For now, we encourage users to continue reporting issues. The OpenRefine forum remains a practical place to surface problems until clearer support channels exist for the reconciliation service.

This post aims to clarify the structure and ownership of the Wikidata reconciliation ecosystem, and outline paths toward a more reliable setup.

A complex structure

The reconciliation workflow involves multiple layers. OpenRefine is the user-facing interface, but several parts of the system are owned and operated independently.

The main components are:

  • OpenRefine, the main user interface used to interact with Wikidata and reconciliation services
  • Wikidata Toolkit, a separate library used by OpenRefine to interact directly with Wikidata APIs for some operations
  • The reconciliation service, which centralizes around 75% of the traffic from OpenRefine to Wikidata
  • Wikidata APIs and SPARQL endpoint

They interact as follows:

What surfaced during this outage

Investigating the issue (see T419770) highlighted several structural challenges related to the reconciliation service:

  • It depends on Wikidata APIs, whose behavior and limits evolve over time
  • It operates as shared infrastructure handling bursty demand from multiple users
  • Its ownership and maintenance responsibilities are unclear
  • It lacks clear observability (like a status page) and support channels (with the OpenRefine forum often acting as a fallback)

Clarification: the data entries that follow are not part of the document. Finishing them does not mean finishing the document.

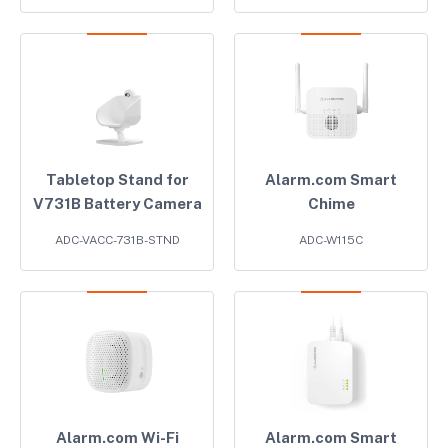
Tabletop Stand for
Alarm.com Smart
V731B Battery Camera
Chime
ADC-VACC-731B-STND
ADC-W115C
Alarm.com Wi-Fi
Alarm.com Smart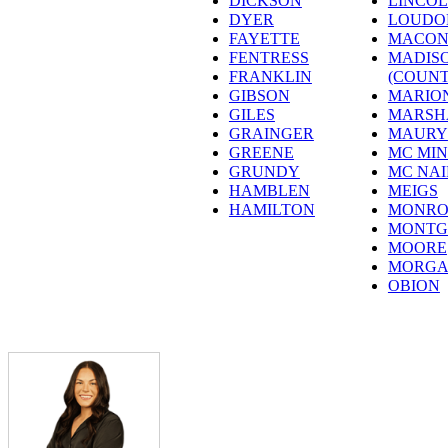
DICKSON
LINCO
DYER
LOUDO
FAYETTE
MACO
FENTRESS
MADIS
FRANKLIN
(COUNT
GIBSON
MARIO
GILES
MARSH
GRAINGER
MAURY
GREENE
MC MI
GRUNDY
MC NAI
HAMBLEN
MEIGS
HAMILTON
MONRO
MONTG
MOORE
MORG
OBION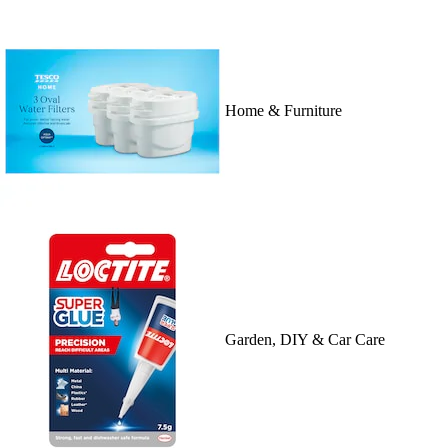
Home & Furniture
Garden, DIY & Car Care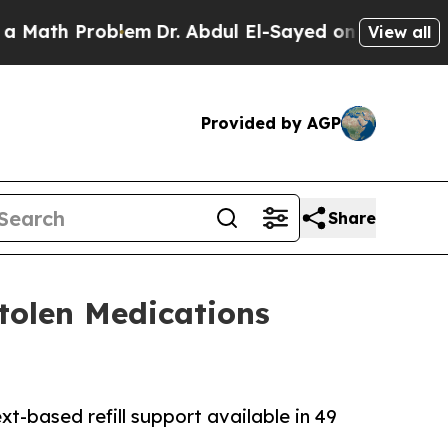
h Problem
Dr. Abdul El-Sayed on Historic Michigan
View all
Provided by AGP
Share
Stolen Medications
xt-based refill support available in 49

This incident made visible something important: OpenRefine is often perceived as the owner of the Wikidata reconciliation service because issues are reported through it — but it is not.

Scope clarification

OpenRefine is a client of the reconciliation protocol. Wikidata is one of many reconciliation services (30+ identified in the 2024 survey) that can be used with OpenRefine.

OpenRefine provides:

  • The user interface
  • Data transformation tools
  • The ability to connect to reconciliation services

The Wikidata reconciliation service is:

  • A separate service, specific to the Wikimedia ecosystem
  • Operated independently from OpenRefine
  • Dependent on Wikimedia infrastructure and policies

While OpenRefine integrates this service by default, it does not own or operate it.

This distinction matters:

  • Many OpenRefine users do not use Wikidata
  • Each reconciliation service is tied to its data provider
  • Running a production service requires infrastructure, monitoring, and ongoing maintenance, something a desktop application like OpenRefine is not designed to provide
  • Configuring a reconciliation service requires domain knowledge of the underlying data (search, ranking, scoring), which sits with the data provider

This is why reconciliation services are typically operated by data providers, institutions, or third parties and not by tools like OpenRefine.

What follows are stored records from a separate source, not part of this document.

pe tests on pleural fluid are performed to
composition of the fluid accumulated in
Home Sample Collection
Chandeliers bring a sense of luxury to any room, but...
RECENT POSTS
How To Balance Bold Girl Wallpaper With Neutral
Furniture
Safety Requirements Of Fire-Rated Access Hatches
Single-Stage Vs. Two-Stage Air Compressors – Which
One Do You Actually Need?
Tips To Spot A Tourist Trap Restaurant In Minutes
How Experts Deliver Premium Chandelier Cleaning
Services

Supporting the Wikidata reconciliation service

With that being said, we recognize the importance of the Wikidata reconciliation service as a key part of the OpenRefine ecosystem. Many OpenRefine contributors are also active in the Wikimedia ecosystem and contribute across projects. We are encouraged to see individuals and organizations stepping up.

At the moment, the situation is still evolving, and discussions are ongoing around governance, maintenance, and hosting.

We are eager to see a more formal and sustainable setup emerge, including:

  • A clearly identified repository and contribution workflow
  • Active maintainers reviewing and merging contributions
  • A group or organization taking responsibility for hosting (which can differ from the group maintaining the codebase).

The OpenRefine project, as a major client of the service, is happy to support and participate in these discussions, but will not take ownership of the service.

What we are doing at OpenRefine level

Within its scope, the OpenRefine project is taking steps to improve the situation:

  • Improving User-Agent management for requests made by OpenRefine itself (see #7731)
  • Improving error handling so users can better understand where issues originate (see #7699)
  • Supporting efforts to improve governance and sustainability of the reconciliation service

Conclusion

This incident highlighted both the importance of the Wikidata reconciliation service and the need for clearer ownership and coordination. The current momentum and community engagement are encouraging, and we look forward to working with the broader ecosystem toward a more robust and sustainable setup. Clarifying these roles is a key step toward a more reliable reconciliation system.